> _Your assignment_
Read the entries that follow and give each one again precisely.

╭─ Records supplied

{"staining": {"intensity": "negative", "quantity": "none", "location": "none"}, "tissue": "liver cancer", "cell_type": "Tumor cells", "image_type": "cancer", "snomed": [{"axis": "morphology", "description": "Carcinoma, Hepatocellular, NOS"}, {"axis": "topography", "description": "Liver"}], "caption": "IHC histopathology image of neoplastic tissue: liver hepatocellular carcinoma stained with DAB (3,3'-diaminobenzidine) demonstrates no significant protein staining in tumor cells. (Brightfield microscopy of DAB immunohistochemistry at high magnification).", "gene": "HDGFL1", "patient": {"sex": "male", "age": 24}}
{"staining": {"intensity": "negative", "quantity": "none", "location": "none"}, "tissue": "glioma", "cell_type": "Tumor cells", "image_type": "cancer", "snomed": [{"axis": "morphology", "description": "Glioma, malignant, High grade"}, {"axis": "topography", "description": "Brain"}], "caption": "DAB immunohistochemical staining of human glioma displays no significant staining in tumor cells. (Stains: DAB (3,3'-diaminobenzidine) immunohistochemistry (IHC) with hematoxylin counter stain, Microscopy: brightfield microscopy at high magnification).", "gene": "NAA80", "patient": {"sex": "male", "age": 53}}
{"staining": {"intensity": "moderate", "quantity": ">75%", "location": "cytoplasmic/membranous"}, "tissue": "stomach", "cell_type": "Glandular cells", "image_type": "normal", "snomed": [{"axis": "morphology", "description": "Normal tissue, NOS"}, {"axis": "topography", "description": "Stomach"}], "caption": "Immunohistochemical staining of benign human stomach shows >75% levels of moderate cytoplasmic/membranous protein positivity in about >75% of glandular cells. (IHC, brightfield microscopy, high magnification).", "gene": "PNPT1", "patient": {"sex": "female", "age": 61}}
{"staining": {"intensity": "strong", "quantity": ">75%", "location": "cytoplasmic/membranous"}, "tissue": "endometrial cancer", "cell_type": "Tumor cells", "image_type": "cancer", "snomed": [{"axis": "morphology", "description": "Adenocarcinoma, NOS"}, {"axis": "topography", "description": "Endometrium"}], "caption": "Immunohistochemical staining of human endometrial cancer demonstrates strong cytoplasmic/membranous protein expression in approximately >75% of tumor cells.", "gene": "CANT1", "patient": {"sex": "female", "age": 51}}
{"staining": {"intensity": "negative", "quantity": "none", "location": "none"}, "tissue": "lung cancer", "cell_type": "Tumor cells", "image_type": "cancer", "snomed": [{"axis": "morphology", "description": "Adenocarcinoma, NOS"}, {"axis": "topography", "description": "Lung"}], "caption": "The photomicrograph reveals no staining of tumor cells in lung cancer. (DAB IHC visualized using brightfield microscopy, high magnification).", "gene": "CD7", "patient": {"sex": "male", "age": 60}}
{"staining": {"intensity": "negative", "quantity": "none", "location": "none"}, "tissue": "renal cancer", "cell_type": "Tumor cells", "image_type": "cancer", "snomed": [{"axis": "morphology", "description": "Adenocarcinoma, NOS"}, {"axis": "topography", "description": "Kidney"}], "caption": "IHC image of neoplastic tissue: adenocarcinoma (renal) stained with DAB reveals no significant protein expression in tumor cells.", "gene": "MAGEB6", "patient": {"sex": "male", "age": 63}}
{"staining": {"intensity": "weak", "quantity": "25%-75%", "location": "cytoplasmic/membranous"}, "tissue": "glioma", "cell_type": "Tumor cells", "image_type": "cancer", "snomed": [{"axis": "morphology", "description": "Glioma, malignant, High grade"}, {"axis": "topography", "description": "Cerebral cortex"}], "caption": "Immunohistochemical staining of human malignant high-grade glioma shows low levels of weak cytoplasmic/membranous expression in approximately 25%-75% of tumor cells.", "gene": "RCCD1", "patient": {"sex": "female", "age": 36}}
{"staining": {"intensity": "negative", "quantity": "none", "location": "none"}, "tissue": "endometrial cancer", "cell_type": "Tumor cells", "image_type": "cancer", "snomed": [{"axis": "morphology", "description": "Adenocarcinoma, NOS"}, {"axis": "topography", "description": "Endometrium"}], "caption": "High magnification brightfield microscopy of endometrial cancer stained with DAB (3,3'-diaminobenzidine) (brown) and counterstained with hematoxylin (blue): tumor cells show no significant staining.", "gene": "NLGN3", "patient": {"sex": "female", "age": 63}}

╰─

> _Solution for this task_
{"staining": {"intensity": "negative", "quantity": "none", "location": "none"}, "tissue": "liver cancer", "cell_type": "Tumor cells", "image_type": "cancer", "snomed": [{"axis": "morphology", "description": "Carcinoma, Hepatocellular, NOS"}, {"axis": "topography", "description": "Liver"}], "caption": "IHC histopathology image of neoplastic tissue: liver hepatocellular carcinoma stained with DAB (3,3'-diaminobenzidine) demonstrates no significant protein staining in tumor cells. (Brightfield microscopy of DAB immunohistochemistry at high magnification).", "gene": "HDGFL1", "patient": {"sex": "male", "age": 24}}
{"staining": {"intensity": "negative", "quantity": "none", "location": "none"}, "tissue": "glioma", "cell_type": "Tumor cells", "image_type": "cancer", "snomed": [{"axis": "morphology", "description": "Glioma, malignant, High grade"}, {"axis": "topography", "description": "Brain"}], "caption": "DAB immunohistochemical staining of human glioma displays no significant staining in tumor cells. (Stains: DAB (3,3'-diaminobenzidine) immunohistochemistry (IHC) with hematoxylin counter stain, Microscopy: brightfield microscopy at high magnification).", "gene": "NAA80", "patient": {"sex": "male", "age": 53}}
{"staining": {"intensity": "moderate", "quantity": ">75%", "location": "cytoplasmic/membranous"}, "tissue": "stomach", "cell_type": "Glandular cells", "image_type": "normal", "snomed": [{"axis": "morphology", "description": "Normal tissue, NOS"}, {"axis": "topography", "description": "Stomach"}], "caption": "Immunohistochemical staining of benign human stomach shows >75% levels of moderate cytoplasmic/membranous protein positivity in about >75% of glandular cells. (IHC, brightfield microscopy, high magnification).", "gene": "PNPT1", "patient": {"sex": "female", "age": 61}}
{"staining": {"intensity": "strong", "quantity": ">75%", "location": "cytoplasmic/membranous"}, "tissue": "endometrial cancer", "cell_type": "Tumor cells", "image_type": "cancer", "snomed": [{"axis": "morphology", "description": "Adenocarcinoma, NOS"}, {"axis": "topography", "description": "Endometrium"}], "caption": "Immunohistochemical staining of human endometrial cancer demonstrates strong cytoplasmic/membranous protein expression in approximately >75% of tumor cells.", "gene": "CANT1", "patient": {"sex": "female", "age": 51}}
{"staining": {"intensity": "negative", "quantity": "none", "location": "none"}, "tissue": "lung cancer", "cell_type": "Tumor cells", "image_type": "cancer", "snomed": [{"axis": "morphology", "description": "Adenocarcinoma, NOS"}, {"axis": "topography", "description": "Lung"}], "caption": "The photomicrograph reveals no staining of tumor cells in lung cancer. (DAB IHC visualized using brightfield microscopy, high magnification).", "gene": "CD7", "patient": {"sex": "male", "age": 60}}
{"staining": {"intensity": "negative", "quantity": "none", "location": "none"}, "tissue": "renal cancer", "cell_type": "Tumor cells", "image_type": "cancer", "snomed": [{"axis": "morphology", "description": "Adenocarcinoma, NOS"}, {"axis": "topography", "description": "Kidney"}], "caption": "IHC image of neoplastic tissue: adenocarcinoma (renal) stained with DAB reveals no significant protein expression in tumor cells.", "gene": "MAGEB6", "patient": {"sex": "male", "age": 63}}
{"staining": {"intensity": "weak", "quantity": "25%-75%", "location": "cytoplasmic/membranous"}, "tissue": "glioma", "cell_type": "Tumor cells", "image_type": "cancer", "snomed": [{"axis": "morphology", "description": "Glioma, malignant, High grade"}, {"axis": "topography", "description": "Cerebral cortex"}], "caption": "Immunohistochemical staining of human malignant high-grade glioma shows low levels of weak cytoplasmic/membranous expression in approximately 25%-75% of tumor cells.", "gene": "RCCD1", "patient": {"sex": "female", "age": 36}}
{"staining": {"intensity": "negative", "quantity": "none", "location": "none"}, "tissue": "endometrial cancer", "cell_type": "Tumor cells", "image_type": "cancer", "snomed": [{"axis": "morphology", "description": "Adenocarcinoma, NOS"}, {"axis": "topography", "description": "Endometrium"}], "caption": "High magnification brightfield microscopy of endometrial cancer stained with DAB (3,3'-diaminobenzidine) (brown) and counterstained with hematoxylin (blue): tumor cells show no significant staining.", "gene": "NLGN3", "patient": {"sex": "female", "age": 63}}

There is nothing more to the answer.